In December, Virginia-based AvalonBay paid $18 million for the state-owned Danvers State Insane Asylum in the Boston suburb of Danvers, Mass., and in January workers started demolishing its 14 historic buildings to make way for 497 condos and apartments.
"We're terribly depressed," says John Archer, a board member of Preservation Danvers, which led the fight to save the hospital. "Generations will look back and say, 'How could that have happened?' It's a disgrace."
Last month, bulldozers and backhoes began demolishing parts of the hospital's signature building: the Kirkbride, a massive Gothic structure completed in 1878.
"We are, as we speak, tearing down one of the greatest buildings in this country," says Archer, who paid $3,200 for the Kirkbride's front doors. "The only thing that I can compare to it is the Hermitage or Buckingham Palace or Versailles."
Part of the Kirkbride will remain, says
Allan Jordan, spokesman for AvalonBay. "They're not tearing the whole thing down.
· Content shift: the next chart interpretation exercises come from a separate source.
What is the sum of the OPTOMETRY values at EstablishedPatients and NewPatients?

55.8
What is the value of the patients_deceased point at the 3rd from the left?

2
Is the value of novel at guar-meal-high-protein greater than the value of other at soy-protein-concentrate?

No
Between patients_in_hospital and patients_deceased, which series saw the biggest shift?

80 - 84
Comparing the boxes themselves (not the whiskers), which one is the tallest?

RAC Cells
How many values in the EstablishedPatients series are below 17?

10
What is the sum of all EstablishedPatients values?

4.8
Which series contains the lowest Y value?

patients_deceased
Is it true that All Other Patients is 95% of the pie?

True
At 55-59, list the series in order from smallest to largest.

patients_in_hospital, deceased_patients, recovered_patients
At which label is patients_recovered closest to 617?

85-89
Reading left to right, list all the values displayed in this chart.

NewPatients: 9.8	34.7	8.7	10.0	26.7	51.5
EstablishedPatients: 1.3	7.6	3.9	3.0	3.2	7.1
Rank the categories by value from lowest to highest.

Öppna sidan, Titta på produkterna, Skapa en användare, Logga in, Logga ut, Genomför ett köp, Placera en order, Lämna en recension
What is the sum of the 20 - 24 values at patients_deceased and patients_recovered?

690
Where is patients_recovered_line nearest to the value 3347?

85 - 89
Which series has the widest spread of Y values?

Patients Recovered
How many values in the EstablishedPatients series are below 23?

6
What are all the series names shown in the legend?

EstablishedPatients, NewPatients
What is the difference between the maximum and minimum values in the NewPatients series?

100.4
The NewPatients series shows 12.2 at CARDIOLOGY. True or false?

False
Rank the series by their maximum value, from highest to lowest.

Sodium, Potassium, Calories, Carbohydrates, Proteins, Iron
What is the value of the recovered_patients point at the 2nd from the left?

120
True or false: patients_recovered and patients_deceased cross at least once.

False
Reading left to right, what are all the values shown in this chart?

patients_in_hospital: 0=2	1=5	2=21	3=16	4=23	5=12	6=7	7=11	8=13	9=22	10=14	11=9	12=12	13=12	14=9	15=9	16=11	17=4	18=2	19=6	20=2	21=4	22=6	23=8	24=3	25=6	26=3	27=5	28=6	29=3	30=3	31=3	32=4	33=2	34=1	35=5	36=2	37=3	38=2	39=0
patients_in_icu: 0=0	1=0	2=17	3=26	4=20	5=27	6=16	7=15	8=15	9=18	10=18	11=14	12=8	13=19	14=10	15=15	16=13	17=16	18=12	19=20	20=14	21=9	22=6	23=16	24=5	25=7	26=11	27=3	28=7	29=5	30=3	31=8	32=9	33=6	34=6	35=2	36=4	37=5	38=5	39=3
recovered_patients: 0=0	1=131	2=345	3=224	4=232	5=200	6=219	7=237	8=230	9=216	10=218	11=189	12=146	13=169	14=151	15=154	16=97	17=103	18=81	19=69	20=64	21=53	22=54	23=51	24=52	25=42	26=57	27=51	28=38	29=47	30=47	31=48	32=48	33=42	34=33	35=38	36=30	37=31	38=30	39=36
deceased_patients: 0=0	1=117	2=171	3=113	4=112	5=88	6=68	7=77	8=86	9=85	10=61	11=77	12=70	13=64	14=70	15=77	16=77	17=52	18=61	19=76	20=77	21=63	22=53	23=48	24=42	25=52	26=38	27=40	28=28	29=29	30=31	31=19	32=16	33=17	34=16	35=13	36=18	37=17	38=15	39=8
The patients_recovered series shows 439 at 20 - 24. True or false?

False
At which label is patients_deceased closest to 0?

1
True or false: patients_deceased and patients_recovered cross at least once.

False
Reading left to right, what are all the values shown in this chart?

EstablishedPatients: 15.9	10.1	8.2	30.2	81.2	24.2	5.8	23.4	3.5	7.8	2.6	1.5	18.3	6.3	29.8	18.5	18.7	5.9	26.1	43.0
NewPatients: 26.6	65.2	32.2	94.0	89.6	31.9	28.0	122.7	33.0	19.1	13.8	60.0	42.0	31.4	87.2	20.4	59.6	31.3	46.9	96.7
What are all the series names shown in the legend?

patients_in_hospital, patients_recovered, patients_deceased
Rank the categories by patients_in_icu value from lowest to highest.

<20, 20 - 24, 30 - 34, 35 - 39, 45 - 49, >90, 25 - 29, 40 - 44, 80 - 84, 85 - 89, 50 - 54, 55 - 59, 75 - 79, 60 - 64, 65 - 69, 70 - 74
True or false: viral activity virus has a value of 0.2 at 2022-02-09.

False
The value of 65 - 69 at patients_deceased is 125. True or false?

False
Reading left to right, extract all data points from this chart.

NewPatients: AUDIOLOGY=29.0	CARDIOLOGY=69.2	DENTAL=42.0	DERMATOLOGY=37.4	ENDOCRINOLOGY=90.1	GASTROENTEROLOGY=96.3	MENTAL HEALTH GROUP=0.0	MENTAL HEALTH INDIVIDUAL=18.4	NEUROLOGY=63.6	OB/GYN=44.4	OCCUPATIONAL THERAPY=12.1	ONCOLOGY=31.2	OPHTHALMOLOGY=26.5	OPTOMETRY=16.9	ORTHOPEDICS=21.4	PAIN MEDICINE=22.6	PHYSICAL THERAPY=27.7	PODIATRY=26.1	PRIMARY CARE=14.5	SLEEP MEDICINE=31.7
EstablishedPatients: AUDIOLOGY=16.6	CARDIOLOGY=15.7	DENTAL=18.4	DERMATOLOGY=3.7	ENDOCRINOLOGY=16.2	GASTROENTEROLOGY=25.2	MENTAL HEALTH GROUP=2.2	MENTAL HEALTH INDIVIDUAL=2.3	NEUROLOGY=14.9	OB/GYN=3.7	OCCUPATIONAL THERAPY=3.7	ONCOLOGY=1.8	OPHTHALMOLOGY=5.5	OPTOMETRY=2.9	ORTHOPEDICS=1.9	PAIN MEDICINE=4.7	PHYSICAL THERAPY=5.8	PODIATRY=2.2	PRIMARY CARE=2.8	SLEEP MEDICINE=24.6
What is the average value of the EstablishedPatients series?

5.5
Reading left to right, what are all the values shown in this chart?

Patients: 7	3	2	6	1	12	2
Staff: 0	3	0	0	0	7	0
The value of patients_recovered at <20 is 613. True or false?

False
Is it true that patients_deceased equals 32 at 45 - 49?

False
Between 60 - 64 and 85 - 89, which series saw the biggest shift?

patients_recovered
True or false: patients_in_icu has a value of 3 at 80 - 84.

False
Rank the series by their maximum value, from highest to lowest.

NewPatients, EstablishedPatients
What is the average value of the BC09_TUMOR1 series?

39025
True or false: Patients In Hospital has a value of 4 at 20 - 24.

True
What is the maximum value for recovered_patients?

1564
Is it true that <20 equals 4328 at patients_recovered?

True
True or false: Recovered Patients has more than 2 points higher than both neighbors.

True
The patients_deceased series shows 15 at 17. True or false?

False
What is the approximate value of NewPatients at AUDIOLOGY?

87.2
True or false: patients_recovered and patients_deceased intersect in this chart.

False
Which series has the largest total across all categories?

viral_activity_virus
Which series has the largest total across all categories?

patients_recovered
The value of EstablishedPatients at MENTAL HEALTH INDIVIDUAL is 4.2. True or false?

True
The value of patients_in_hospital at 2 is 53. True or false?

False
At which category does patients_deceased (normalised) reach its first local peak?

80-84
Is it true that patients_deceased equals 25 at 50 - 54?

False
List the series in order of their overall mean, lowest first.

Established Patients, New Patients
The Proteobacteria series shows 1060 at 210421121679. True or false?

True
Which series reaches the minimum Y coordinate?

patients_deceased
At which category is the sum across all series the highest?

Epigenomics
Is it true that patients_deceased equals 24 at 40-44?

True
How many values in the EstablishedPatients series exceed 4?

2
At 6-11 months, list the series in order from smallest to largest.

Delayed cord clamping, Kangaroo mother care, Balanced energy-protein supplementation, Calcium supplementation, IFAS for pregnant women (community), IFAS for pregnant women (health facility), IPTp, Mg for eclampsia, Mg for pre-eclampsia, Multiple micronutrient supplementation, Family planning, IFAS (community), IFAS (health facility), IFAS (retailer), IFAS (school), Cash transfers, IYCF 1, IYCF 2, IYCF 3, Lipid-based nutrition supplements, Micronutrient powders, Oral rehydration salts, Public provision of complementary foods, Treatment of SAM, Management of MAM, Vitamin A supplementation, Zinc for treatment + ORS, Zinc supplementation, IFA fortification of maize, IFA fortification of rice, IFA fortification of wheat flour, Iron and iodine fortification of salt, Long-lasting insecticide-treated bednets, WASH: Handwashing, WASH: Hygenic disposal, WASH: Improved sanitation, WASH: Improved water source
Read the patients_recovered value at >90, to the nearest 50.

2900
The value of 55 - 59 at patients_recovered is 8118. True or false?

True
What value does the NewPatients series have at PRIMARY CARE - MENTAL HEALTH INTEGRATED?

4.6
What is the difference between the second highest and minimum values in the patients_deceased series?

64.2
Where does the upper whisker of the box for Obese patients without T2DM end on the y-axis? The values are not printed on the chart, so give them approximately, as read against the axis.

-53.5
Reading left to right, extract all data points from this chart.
It's going to be a centerpiece of the new community." AvalonBay plans to renovate a portion of the Kirkbride Building as a rental office, basketball court, café with wireless Internet access, and 61 loft apartments, Jordan says. "It will be a magnificent builldig when it's done [in 2008]."
So far, AvalonBay has razed a 1906 Male Tuberculosis building, a 1907 Female Tuberculosis building, a 1955 chapel, a 1964 chapel, the 1955 Bonner Medical Building, and a 1927 garage.
In addition to tax revenue from the new condos, the town of Danvers will get $2 million from the sale, to be set aside for education, affordable housing, and historic preservation.